Extracted material:

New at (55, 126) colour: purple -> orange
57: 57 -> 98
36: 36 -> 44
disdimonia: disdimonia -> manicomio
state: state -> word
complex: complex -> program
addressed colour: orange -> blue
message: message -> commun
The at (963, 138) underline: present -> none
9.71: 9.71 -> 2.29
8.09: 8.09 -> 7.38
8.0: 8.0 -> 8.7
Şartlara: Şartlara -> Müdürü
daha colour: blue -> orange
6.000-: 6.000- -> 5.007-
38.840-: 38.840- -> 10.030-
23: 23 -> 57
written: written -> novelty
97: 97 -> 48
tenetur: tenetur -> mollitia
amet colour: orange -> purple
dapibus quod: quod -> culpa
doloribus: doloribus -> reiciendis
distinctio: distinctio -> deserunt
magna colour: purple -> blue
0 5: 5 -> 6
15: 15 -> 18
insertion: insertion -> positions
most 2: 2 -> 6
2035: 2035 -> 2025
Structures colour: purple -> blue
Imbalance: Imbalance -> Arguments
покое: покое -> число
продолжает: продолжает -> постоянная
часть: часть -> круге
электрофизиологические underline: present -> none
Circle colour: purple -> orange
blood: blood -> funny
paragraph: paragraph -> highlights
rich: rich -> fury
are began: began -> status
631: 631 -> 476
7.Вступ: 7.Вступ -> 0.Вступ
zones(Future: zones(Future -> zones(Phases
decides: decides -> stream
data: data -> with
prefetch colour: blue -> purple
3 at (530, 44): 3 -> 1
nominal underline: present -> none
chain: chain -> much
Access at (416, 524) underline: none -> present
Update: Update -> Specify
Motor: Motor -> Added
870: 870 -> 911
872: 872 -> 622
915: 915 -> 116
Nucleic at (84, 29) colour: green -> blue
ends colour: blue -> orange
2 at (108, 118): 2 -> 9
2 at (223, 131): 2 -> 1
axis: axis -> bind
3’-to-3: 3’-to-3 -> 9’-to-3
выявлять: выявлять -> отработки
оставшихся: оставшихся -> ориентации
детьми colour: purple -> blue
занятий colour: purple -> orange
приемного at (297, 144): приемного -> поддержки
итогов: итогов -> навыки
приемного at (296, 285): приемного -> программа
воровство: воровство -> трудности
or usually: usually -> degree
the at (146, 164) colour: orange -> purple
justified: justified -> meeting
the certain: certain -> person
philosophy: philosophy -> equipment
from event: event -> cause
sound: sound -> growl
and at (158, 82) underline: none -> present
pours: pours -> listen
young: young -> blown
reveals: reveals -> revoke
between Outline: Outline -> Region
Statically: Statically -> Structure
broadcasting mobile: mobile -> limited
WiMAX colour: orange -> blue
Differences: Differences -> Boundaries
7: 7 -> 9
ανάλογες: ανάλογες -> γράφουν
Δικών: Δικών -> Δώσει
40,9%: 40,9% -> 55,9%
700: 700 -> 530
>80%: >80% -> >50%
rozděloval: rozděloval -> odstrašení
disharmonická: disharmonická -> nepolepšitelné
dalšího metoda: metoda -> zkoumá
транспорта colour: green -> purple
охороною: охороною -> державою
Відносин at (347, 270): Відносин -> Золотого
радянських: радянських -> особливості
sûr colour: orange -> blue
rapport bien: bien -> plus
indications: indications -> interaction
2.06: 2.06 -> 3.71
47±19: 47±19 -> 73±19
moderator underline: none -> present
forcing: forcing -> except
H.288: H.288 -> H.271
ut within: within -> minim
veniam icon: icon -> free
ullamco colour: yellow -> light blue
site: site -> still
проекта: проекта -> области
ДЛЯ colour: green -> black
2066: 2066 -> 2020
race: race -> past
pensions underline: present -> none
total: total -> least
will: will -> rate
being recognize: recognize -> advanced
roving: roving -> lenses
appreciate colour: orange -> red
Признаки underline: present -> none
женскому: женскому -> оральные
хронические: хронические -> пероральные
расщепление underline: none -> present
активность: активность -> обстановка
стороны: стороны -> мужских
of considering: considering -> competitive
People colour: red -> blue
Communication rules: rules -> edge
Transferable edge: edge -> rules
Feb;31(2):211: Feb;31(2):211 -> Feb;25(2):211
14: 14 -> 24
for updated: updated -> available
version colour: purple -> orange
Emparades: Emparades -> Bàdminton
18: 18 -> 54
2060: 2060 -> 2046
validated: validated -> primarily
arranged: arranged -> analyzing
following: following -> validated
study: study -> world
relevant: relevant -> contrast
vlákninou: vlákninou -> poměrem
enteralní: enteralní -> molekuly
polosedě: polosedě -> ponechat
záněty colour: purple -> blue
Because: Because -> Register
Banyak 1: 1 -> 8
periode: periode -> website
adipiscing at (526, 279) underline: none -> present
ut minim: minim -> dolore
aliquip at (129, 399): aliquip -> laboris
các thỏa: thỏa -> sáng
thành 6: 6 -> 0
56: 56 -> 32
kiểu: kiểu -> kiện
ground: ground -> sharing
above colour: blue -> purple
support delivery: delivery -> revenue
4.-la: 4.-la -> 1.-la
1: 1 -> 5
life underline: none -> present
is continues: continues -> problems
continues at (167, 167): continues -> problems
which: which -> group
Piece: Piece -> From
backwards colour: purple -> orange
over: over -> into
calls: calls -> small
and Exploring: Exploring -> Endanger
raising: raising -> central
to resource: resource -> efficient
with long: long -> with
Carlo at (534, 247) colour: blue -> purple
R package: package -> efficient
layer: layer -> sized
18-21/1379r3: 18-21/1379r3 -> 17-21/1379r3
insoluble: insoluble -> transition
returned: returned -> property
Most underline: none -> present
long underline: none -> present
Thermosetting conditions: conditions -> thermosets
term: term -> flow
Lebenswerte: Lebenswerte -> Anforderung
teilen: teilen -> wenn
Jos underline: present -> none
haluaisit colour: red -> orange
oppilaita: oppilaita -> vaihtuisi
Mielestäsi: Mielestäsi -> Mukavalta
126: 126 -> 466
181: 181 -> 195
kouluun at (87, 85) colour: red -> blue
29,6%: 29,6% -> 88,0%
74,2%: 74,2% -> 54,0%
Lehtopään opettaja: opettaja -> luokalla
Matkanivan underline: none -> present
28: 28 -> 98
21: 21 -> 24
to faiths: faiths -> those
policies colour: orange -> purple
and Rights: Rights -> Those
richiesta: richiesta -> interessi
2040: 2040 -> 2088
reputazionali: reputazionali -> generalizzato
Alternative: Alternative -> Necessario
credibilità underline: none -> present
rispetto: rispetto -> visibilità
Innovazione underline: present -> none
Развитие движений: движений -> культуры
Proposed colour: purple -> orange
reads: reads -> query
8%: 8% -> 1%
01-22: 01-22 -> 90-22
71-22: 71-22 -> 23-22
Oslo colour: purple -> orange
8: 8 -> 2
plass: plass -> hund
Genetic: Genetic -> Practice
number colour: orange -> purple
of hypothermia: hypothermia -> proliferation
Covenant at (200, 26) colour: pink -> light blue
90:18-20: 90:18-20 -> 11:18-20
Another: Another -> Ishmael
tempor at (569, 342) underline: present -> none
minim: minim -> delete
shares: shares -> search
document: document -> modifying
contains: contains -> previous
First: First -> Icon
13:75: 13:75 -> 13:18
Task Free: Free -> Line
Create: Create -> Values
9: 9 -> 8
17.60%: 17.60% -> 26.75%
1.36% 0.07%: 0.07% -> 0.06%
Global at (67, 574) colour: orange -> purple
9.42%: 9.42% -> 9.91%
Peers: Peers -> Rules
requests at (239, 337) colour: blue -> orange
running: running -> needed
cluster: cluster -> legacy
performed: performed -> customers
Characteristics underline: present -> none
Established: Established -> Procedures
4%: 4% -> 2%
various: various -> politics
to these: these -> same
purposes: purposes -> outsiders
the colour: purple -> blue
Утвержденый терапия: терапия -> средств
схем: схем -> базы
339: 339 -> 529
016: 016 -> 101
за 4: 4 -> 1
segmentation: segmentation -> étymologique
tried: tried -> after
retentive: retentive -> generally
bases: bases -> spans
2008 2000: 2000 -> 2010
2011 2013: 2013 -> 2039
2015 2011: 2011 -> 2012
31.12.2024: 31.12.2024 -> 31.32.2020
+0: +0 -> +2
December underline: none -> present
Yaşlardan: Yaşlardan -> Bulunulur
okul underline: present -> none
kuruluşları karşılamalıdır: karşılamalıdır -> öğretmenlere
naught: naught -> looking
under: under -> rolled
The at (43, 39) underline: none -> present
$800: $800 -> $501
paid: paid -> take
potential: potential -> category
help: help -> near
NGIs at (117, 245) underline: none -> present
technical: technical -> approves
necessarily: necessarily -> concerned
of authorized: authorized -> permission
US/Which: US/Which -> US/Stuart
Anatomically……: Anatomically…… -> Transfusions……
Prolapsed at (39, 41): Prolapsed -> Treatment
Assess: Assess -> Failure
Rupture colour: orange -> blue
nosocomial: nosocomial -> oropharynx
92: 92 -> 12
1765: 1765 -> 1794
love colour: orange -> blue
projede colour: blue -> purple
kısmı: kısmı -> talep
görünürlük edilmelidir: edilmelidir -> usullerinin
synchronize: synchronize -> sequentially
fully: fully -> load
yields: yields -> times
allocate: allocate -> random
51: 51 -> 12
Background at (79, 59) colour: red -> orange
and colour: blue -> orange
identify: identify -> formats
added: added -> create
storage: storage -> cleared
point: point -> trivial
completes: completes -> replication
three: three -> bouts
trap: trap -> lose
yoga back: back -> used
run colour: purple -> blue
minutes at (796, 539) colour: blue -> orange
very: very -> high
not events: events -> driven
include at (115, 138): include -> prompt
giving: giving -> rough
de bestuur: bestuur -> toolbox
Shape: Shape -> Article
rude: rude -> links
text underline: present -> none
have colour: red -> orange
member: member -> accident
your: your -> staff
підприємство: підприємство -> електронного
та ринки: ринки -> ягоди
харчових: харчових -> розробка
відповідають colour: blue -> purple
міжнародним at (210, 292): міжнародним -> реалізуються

What is needed: Starting at the first of the entries and ending at the line containing "Update: Update -> Specify", change every "underline" to "underscore" and leave everything else as it is. Give only those lines.

Exercise result:
New at (55, 126) colour: purple -> orange
57: 57 -> 98
36: 36 -> 44
disdimonia: disdimonia -> manicomio
state: state -> word
complex: complex -> program
addressed colour: orange -> blue
message: message -> commun
The at (963, 138) underscore: present -> none
9.71: 9.71 -> 2.29
8.09: 8.09 -> 7.38
8.0: 8.0 -> 8.7
Şartlara: Şartlara -> Müdürü
daha colour: blue -> orange
6.000-: 6.000- -> 5.007-
38.840-: 38.840- -> 10.030-
23: 23 -> 57
written: written -> novelty
97: 97 -> 48
tenetur: tenetur -> mollitia
amet colour: orange -> purple
dapibus quod: quod -> culpa
doloribus: doloribus -> reiciendis
distinctio: distinctio -> deserunt
magna colour: purple -> blue
0 5: 5 -> 6
15: 15 -> 18
insertion: insertion -> positions
most 2: 2 -> 6
2035: 2035 -> 2025
Structures colour: purple -> blue
Imbalance: Imbalance -> Arguments
покое: покое -> число
продолжает: продолжает -> постоянная
часть: часть -> круге
электрофизиологические underscore: present -> none
Circle colour: purple -> orange
blood: blood -> funny
paragraph: paragraph -> highlights
rich: rich -> fury
are began: began -> status
631: 631 -> 476
7.Вступ: 7.Вступ -> 0.Вступ
zones(Future: zones(Future -> zones(Phases
decides: decides -> stream
data: data -> with
prefetch colour: blue -> purple
3 at (530, 44): 3 -> 1
nominal underscore: present -> none
chain: chain -> much
Access at (416, 524) underscore: none -> present
Update: Update -> Specify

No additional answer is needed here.